From your understanding of memory organization and registers, you know that the CPU needs data to execute instructions, and that registers provide the fastest possible storage — but only a handful of them exist. The fundamental problem the memory hierarchy solves is that we want memory that is simultaneously fast, large, and cheap, but no single technology delivers all three. Fast memory (like the SRAM used in registers) is expensive and physically large per bit. Cheap, dense memory (like DRAM) is orders of magnitude slower. The hierarchy is an engineering compromise that layers these technologies to approximate the ideal.
The levels of the hierarchy, from fastest to slowest, are: registers (sub-nanosecond access, tens of words), L1 cache (~1 nanosecond, tens of kilobytes), L2 cache (~5 nanoseconds, hundreds of kilobytes), L3 cache (~20 nanoseconds, megabytes), main memory/DRAM (~100 nanoseconds, gigabytes), and secondary storage (microseconds to milliseconds, terabytes). Each level is roughly 10–100x slower than the one above it, but also 10–1000x larger. The key insight is that programs do not access memory uniformly — they revisit the same data and nearby data repeatedly. This predictable behavior is what makes the hierarchy work.
The hierarchy exploits two patterns in how programs access data. Temporal locality means that data accessed recently is likely to be accessed again soon — think of a loop counter or a frequently called function. Spatial locality means that data near a recently accessed address is likely to be accessed next — think of iterating through an array element by element. When the CPU reads a value, the hardware automatically copies not just that value but an entire block of nearby data (a cache line) into the faster levels. If the program exhibits good locality, most accesses are served from cache, and the system performs as if all memory were as fast as SRAM.

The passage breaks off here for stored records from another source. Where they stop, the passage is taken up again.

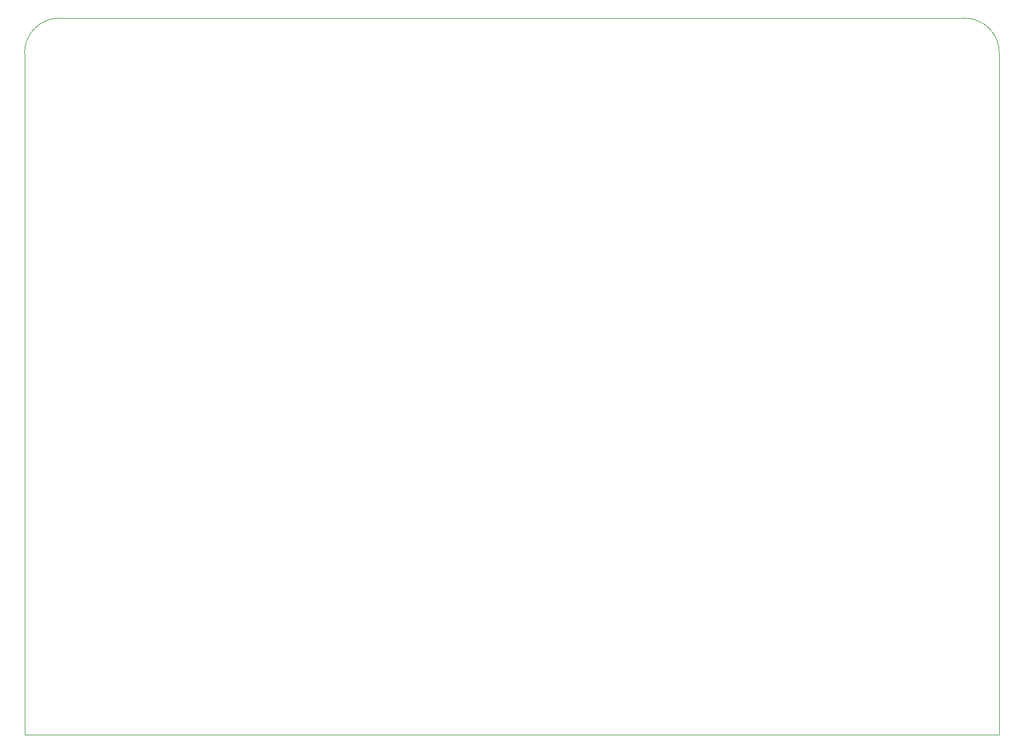
<source format=gm1>
G04 #@! TF.GenerationSoftware,KiCad,Pcbnew,5.1.6-c6e7f7d~86~ubuntu18.04.1*
G04 #@! TF.CreationDate,2020-06-20T00:16:09+12:00*
G04 #@! TF.ProjectId,M1 Address Decoding,4d312041-6464-4726-9573-73204465636f,rev?*
G04 #@! TF.SameCoordinates,Original*
G04 #@! TF.FileFunction,Profile,NP*
%FSLAX46Y46*%
G04 Gerber Fmt 4.6, Leading zero omitted, Abs format (unit mm)*
G04 Created by KiCad (PCBNEW 5.1.6-c6e7f7d~86~ubuntu18.04.1) date 2020-06-20 00:16:09*
%MOMM*%
%LPD*%
G01*
G04 APERTURE LIST*
G04 #@! TA.AperFunction,Profile*
%ADD10C,0.050000*%
G04 #@! TD*
G04 APERTURE END LIST*
D10*
X82527000Y-50844000D02*
G75*
G02*
X87527000Y-45844000I5000000J0D01*
G01*
X217527000Y-45844000D02*
G75*
G02*
X222527000Y-50844000I0J-5000000D01*
G01*
X82527000Y-148844000D02*
X152527000Y-148844000D01*
X82527000Y-50844000D02*
X82527000Y-148844000D01*
X217527000Y-45844000D02*
X87527000Y-45844000D01*
X222527000Y-148844000D02*
X222527000Y-50844000D01*
X152527000Y-148844000D02*
X222527000Y-148844000D01*
M02*

</source>
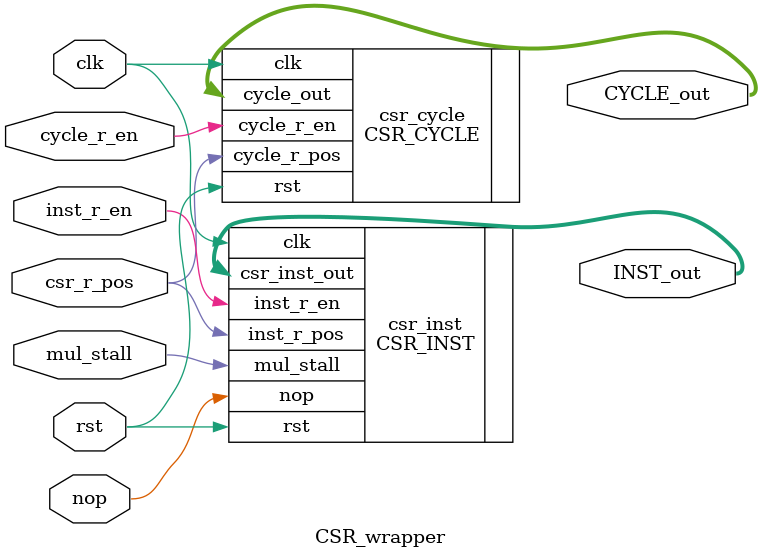
<source format=sv>
module CSR_wrapper (
    input                   clk,
    input                   rst,
    input                   nop,
    input                   mul_stall,
    input                   cycle_r_en,
    input                   inst_r_en,
    input                   csr_r_pos,
    output logic    [31:0]  CYCLE_out,
    output logic    [31:0]  INST_out
);

    CSR_CYCLE csr_cycle (
        .clk(clk),
        .rst(rst),
        .cycle_r_en(cycle_r_en),
        .cycle_r_pos(csr_r_pos),
        .cycle_out(CYCLE_out)
    );

    CSR_INST csr_inst (
        .clk(clk),
        .rst(rst),
        .nop(nop),
        .mul_stall(mul_stall),
        .inst_r_en(inst_r_en),
        .inst_r_pos(csr_r_pos),
        .csr_inst_out(INST_out)
    );
 
endmodule
</source>
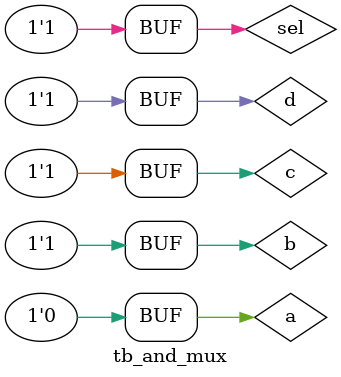
<source format=v>
module tb_and_mux();
reg  a ;
reg  b ;
reg  c ;
reg  d ;
reg  sel ;
wire e ;

and_mux u_and_mux	 (.a (a),
				 .b (b),
				 .c (c),
				 .d (d),
				 .sel(sel),
				 .e (e));
						 

//bus function model 
initial begin
sel = 1 'b0; a = 1'b0; b = 1'b0; c = 1'b0; d = 1'b0;
#10; 
sel = 1 'b0; a = 1 'b1; b = 1 'b1; c = 1 'b0; d = 1 'b1;
#10; 
sel = 1 'b1; a = 1 'b1; b = 1 'b1; c = 1 'b0; d = 1 'b1;
#10; 
sel = 1 'b0; a = 1 'b0; b = 1 'b1; c = 1 'b1; d = 1 'b1;
#10; 
 sel = 1 'b1; a = 1 'b0; b = 1 'b1; c = 1 'b1; d = 1 'b1;

end
endmodule

</source>
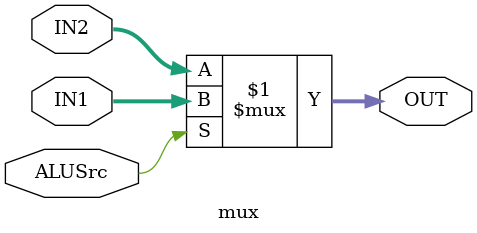
<source format=v>
module mux(IN1, IN2, OUT, ALUSrc);

input ALUSrc;
input [31:0] IN1;
input [31:0] IN2;

output reg [31:0] OUT;

assign OUT = ALUSrc ? IN1 : IN2;

endmodule
</source>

When a requested value is found in a cache level, it is called a hit; when it is not found, it is a miss, and the hardware must fetch it from a slower level below. The performance of the entire system depends on the hit rate — the fraction of accesses served from each cache level. A well-designed hierarchy with programs that have good locality achieves hit rates above 95% at L1, meaning the CPU rarely waits for slow main memory. This is why the memory hierarchy is arguably the single most important architectural idea in modern computing: it makes the processor's raw speed usable by hiding the latency of the vast, cheap storage behind small, fast buffers that exploit the predictable patterns of real programs.